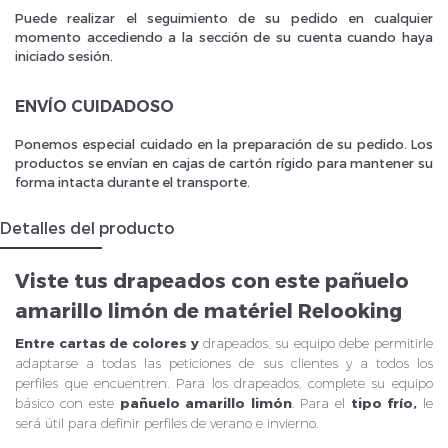
Puede realizar el seguimiento de su pedido en cualquier
momento accediendo a la sección de su cuenta cuando haya
iniciado sesión.
ENVÍO CUIDADOSO
Ponemos especial cuidado en la preparación de su pedido. Los
productos se envían en cajas de cartón rígido para mantener su
forma intacta durante el transporte.
Detalles del producto
Viste tus drapeados con este pañuelo
amarillo limón de matériel Relooking
Entre
cartas de colores
y
drapeados, su equipo debe permitirle
adaptarse a todas las peticiones de sus clientes y a todos los
perfiles que encuentren. Para los drapeados, complete su equipo
básico con este
pañuelo amarillo limón
. Para el
tipo frío,
le
será útil para definir perfiles de verano e invierno.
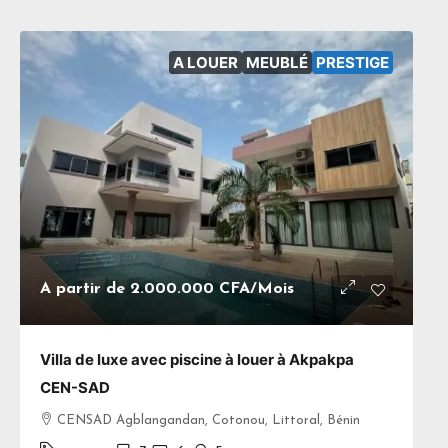
A LOUER
MEUBLÉ
PRESTIGE
A partir de
2.000.000 CFA
/Mois
Villa de luxe avec piscine à louer à Akpakpa
CEN-SAD
CENSAD Agblangandan, Cotonou, Littoral, Bénin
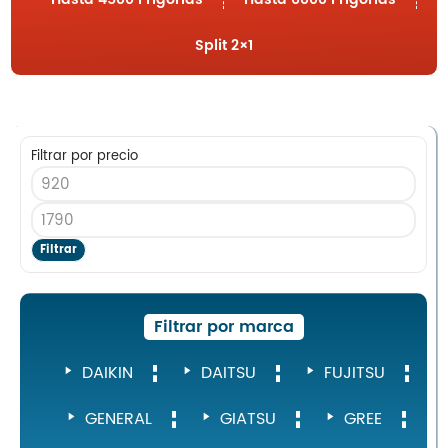
Nosotros
Contacto
Split 2×1
Filtrar por precio
Inicio
Servicios
Instalaciones
Servicio Técnico
Filtrar
Catálogo de Productos
Blog
Filtrar por marca
Nosotros
Contacto
DAIKIN
DAITSU
FUJITSU
GENERAL
GIATSU
GREE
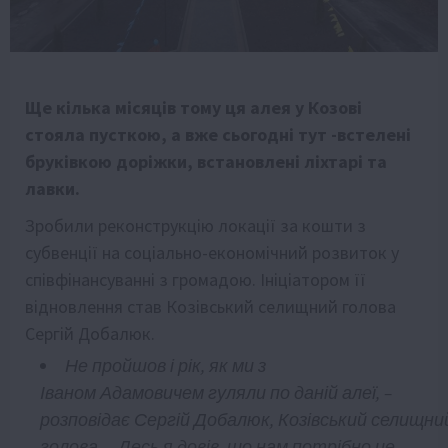
Ще кілька місяців тому ця алея у Козові
стояла пусткою, а вже сьогодні тут -встелені
бруківкою доріжки, встановлені ліхтарі та
лавки.
Зробили реконструкцію локації за кошти з
субвенції на соціально-економічний розвиток у
співфінансуванні з громадою. Ініціатором її
відновлення став Козівський селищний голова
Сергій Добалюк.
Не пройшов і рік, як ми з
Іваном
Адамовичем гуляли по даній алеї, –
розповідає
Сергій
Добалюк
,
Козівський
селищни
голова. –
Десь я довів
,
що нам потрібно це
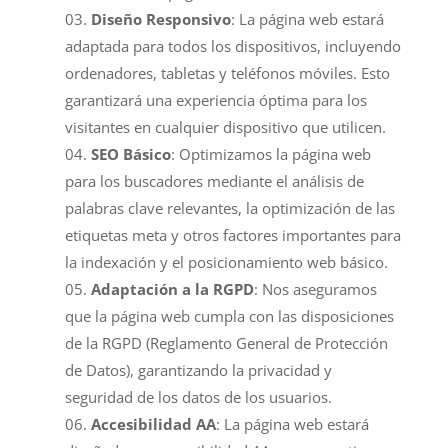
Diseño Responsivo
: La página web estará
adaptada para todos los dispositivos, incluyendo
ordenadores, tabletas y teléfonos móviles. Esto
garantizará una experiencia óptima para los
visitantes en cualquier dispositivo que utilicen.
SEO Básico
: Optimizamos la página web
para los buscadores mediante el análisis de
palabras clave relevantes, la optimización de las
etiquetas meta y otros factores importantes para
la indexación y el posicionamiento web básico.
Adaptación a la RGPD
: Nos aseguramos
que la página web cumpla con las disposiciones
de la RGPD (Reglamento General de Protección
de Datos), garantizando la privacidad y
seguridad de los datos de los usuarios.
Accesibilidad AA
: La página web estará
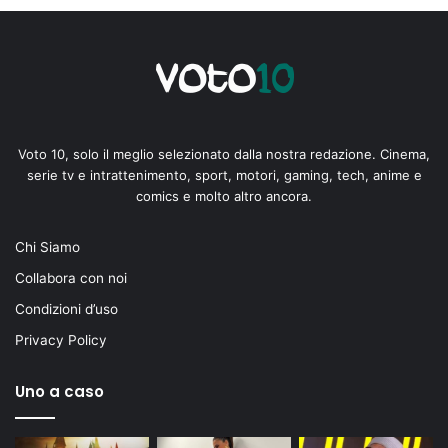
Voto 10, solo il meglio selezionato dalla nostra redazione. Cinema,
serie tv e intrattenimento, sport, motori, gaming, tech, anime e
comics e molto altro ancora.
Chi Siamo
Collabora con noi
Condizioni d’uso
Privacy Policy
Uno a caso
★ ★ ★ ★ ★ ★ ★
Requirement
Pick out every line of the listing that contains the word "perfiles", matching uppercase and lowercase letters exactly.

Solution
perfiles que encuentren. Para los drapeados, complete su equipo
será útil para definir perfiles de verano e invierno.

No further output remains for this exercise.